---------- DATA FOR PROCESSING ----------

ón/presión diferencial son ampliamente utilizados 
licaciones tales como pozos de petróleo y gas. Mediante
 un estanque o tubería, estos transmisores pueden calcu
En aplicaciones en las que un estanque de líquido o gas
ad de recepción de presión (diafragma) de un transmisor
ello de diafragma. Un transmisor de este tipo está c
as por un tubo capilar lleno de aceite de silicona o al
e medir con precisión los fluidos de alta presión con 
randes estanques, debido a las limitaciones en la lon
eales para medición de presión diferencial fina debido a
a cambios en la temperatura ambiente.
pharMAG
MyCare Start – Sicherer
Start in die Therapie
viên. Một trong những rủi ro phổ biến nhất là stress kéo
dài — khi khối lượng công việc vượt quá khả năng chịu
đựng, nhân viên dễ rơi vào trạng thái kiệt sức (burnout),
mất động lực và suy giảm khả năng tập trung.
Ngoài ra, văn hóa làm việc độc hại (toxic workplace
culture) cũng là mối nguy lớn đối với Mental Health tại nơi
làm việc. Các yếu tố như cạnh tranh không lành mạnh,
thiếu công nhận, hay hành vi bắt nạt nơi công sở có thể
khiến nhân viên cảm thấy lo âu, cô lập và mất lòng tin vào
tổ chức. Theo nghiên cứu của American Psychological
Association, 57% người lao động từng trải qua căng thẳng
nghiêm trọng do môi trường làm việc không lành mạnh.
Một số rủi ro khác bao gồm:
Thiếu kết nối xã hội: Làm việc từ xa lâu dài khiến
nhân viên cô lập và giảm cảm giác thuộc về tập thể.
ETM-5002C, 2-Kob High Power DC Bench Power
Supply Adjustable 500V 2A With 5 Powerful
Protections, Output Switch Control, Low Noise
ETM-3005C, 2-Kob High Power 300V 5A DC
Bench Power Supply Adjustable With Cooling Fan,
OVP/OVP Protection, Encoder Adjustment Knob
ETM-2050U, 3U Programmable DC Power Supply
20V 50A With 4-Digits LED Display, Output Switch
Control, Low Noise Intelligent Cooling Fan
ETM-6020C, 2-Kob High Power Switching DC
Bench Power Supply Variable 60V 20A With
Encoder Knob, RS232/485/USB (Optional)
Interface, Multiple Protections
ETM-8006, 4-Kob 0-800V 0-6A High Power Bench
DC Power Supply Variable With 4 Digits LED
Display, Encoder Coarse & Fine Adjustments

----------

**EXERCISE**
Would you restate word for word every line from the one holding "Interface, Multiple Protections" to the end of the entries, both ends included?

**ANSWER FOR THE TASK**
Interface, Multiple Protections
ETM-8006, 4-Kob 0-800V 0-6A High Power Bench
DC Power Supply Variable With 4 Digits LED
Display, Encoder Coarse & Fine Adjustments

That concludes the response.